Maersk had reported a 68 percent increase in Q3 revenue to $16.6 billion while EBIT was up almost five times to $ 5.9 billion on high freight rates in an exceptional market situation. Maersk has maintained its 2021 profit outlook at the earlier estimate of $18 billion-$19 billion.

Container prices decline but freight rates steady/inching up
Container prices declined across major ports in the U.S, China and Europe from August to November.

“Over the last two quarters, the industry has faced skyrocketing container prices,” said Container xChange Co-founder Johannes Schlingmeier. “These increases first leveled off and have now started gradually decreasing. It seems, what we’re seeing now, is a turning point.”

Here’s a look at the China market for 20DC and 40HC.

The Shanghai port saw the biggest drop – 19 percent – in average prices between September and November. At the port of Ningbo, 20DC or 40HC containers are cheaper by around $300 in November compared to September.
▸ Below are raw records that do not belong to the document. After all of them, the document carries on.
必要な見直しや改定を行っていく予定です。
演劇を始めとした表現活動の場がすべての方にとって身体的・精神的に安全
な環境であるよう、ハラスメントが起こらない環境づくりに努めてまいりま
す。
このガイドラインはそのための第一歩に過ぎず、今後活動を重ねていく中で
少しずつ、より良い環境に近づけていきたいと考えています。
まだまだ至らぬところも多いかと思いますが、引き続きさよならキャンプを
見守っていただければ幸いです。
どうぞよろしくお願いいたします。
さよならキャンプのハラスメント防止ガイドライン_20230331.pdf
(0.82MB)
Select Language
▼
Ocean rates across all major lanes remained level but were still extremely elevated this week with peak season behind us and Lunar New Year two months ahead, Freightos said in an update. “Prices remain high due to sustained elevated demand – especially from Asia to the US – and the resulting port congestion.”

Though the number of ships anchored off shore (LA/LB) has declined, the total number of vessels either waiting further away or en route has not fallen significantly, showing that the underlying demand remains in place, the update added.

“High rates and congestion are ultimately results of the consumer spending shift from services to goods that began early in the pandemic. So in terms of the other major development this week – the spread of the omicron variant – the new COVID strain has the potential to push the shift back to spending on services even further away.”

As many as 62 percent of participants in a poll conducted by Flexport thought difficulty, cost of moving goods as major concerns for 2022.

The market’s attention is firmly on two key events in China – Lunar New Year at the start of February, and the Winter Olympics in Beijing later the same month – and demand is likely to pick up again in December as shippers gear up to ship goods before the Lunar New Year, S&P Global Platts said in an update.

“For the Asia-to-Europe trade lane, sources expect prices to rise in late January as many shippers around the world look to front-load ahead of China’s holiday season, to ensure shipment before this break.”